In [3]:
import urllib #urllib & json are used for accessing and formatting our API Calls
import json
import random
import numpy as np
import pandas as pd
import gmaps #Google Maps
from ipywidgets import * #You'll need this for dispalying Google Maps inside the notebook

# Working with Real Estate Data:
## Plotting Addresses on a Map & Building your own Zillow-Style Real Estate Estimator

The intent of this tutorial is to expedite future work for individuals wishing to work with property data. We'll accomplish this using property data from Western Pennsylvania Regional Data Center (WPRDC). We will cover converting features to useful formats, visualization, and prediction. 
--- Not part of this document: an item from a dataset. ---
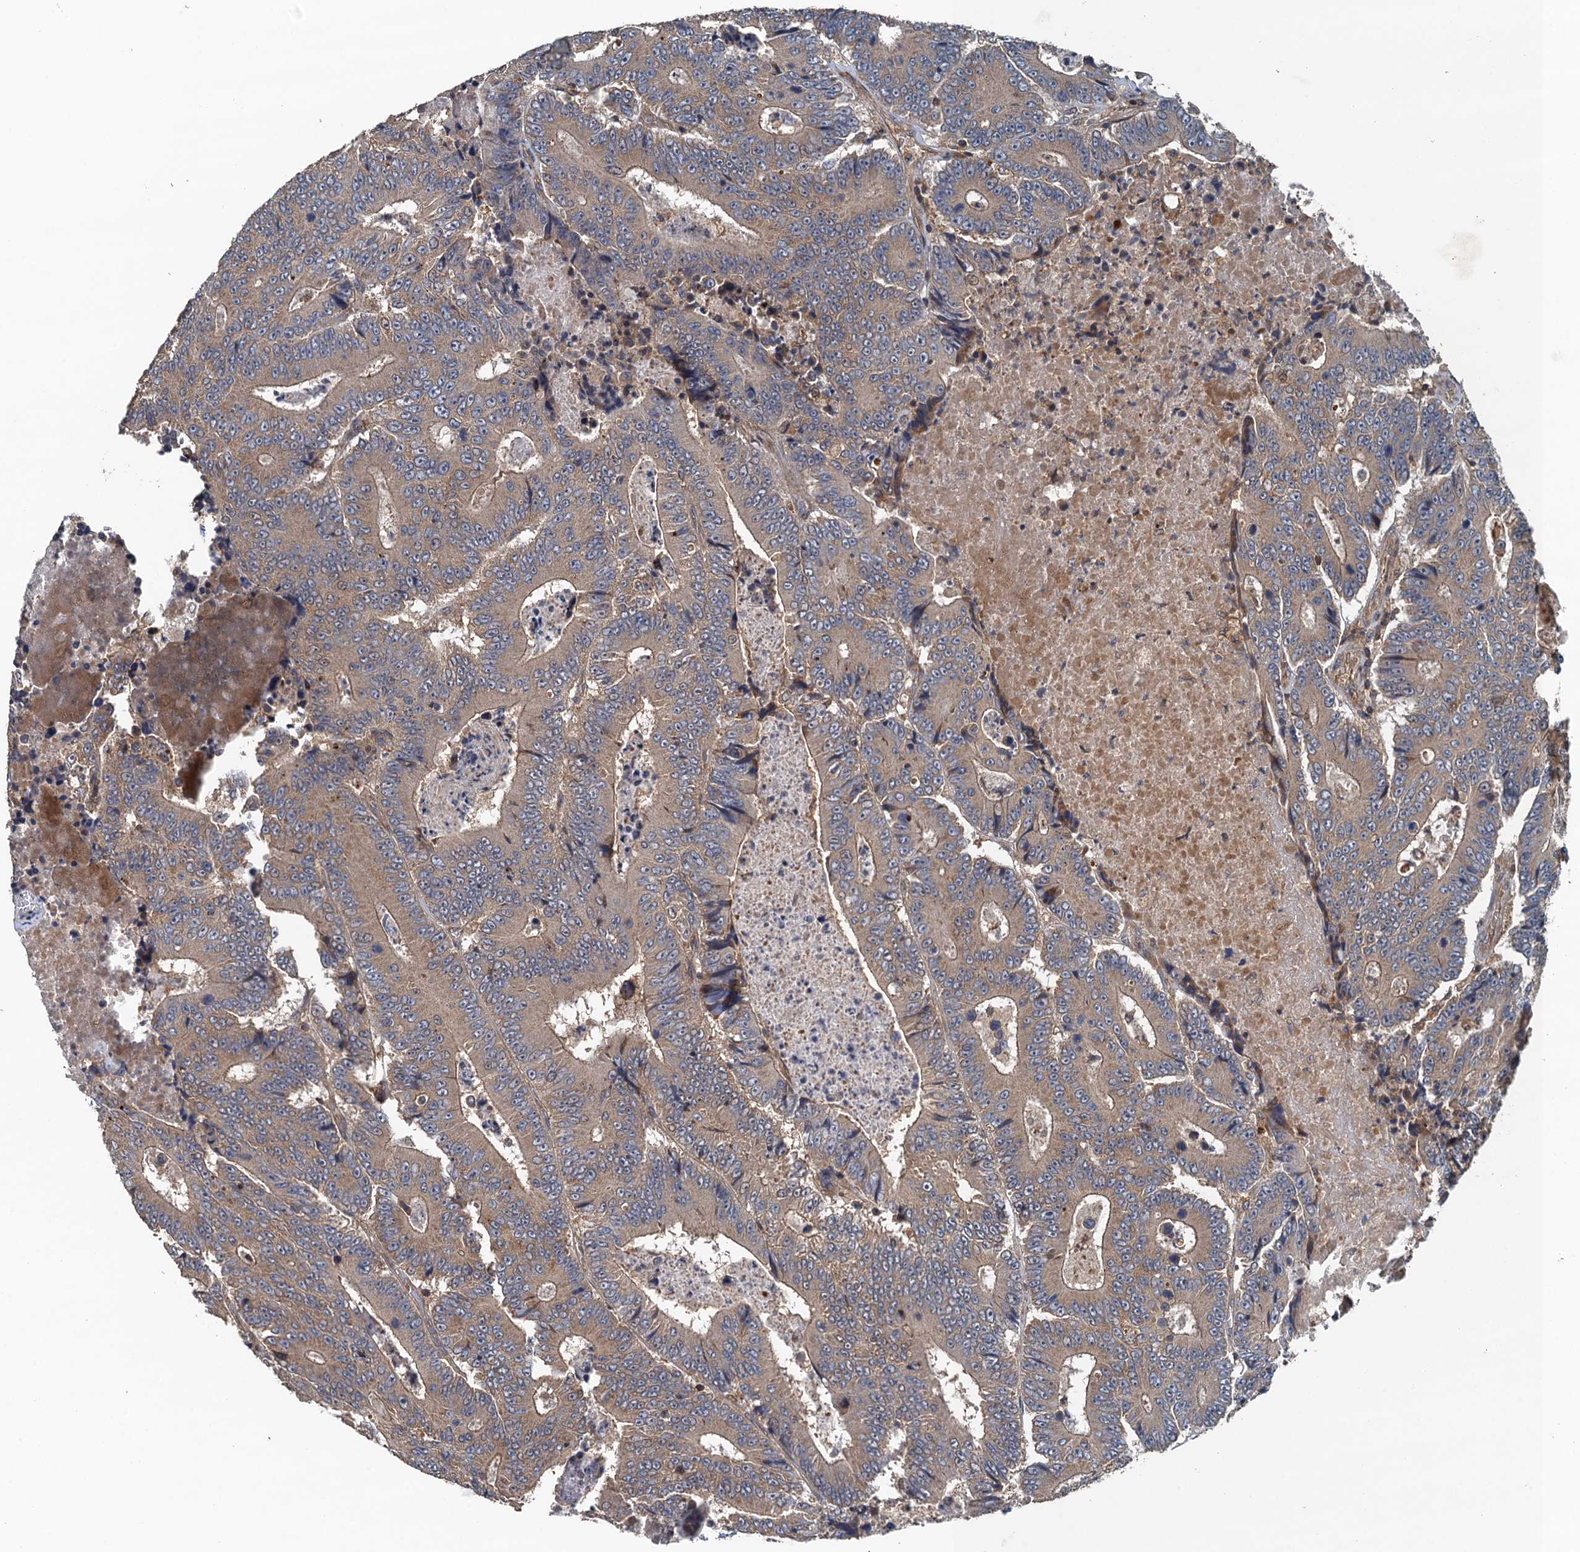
{"staining": {"intensity": "weak", "quantity": ">75%", "location": "cytoplasmic/membranous"}, "tissue": "colorectal cancer", "cell_type": "Tumor cells", "image_type": "cancer", "snomed": [{"axis": "morphology", "description": "Adenocarcinoma, NOS"}, {"axis": "topography", "description": "Colon"}], "caption": "Protein analysis of colorectal cancer tissue demonstrates weak cytoplasmic/membranous staining in approximately >75% of tumor cells.", "gene": "BORCS5", "patient": {"sex": "male", "age": 83}}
In this tutorial, we'll be leveraging data from two different sources -- Western Pennsylvania Regional Data Center and Google Maps' API. 


## Table of Contents
<ol>
<li>System Setup</li>
<li>Pulling Data from WDRPC's "Allegheny County Property Assessment" Database</li>
<li>Plotting Addresses in Google Maps</li>
<li>Your Own Zillow: Perceptron for Property Price Prediction</li>
<li>Recommendations for Follow-On Projects</li>
</ol>

## System Setup
### Google API Key

Our first step is to setup our system so we can access and display the required data. 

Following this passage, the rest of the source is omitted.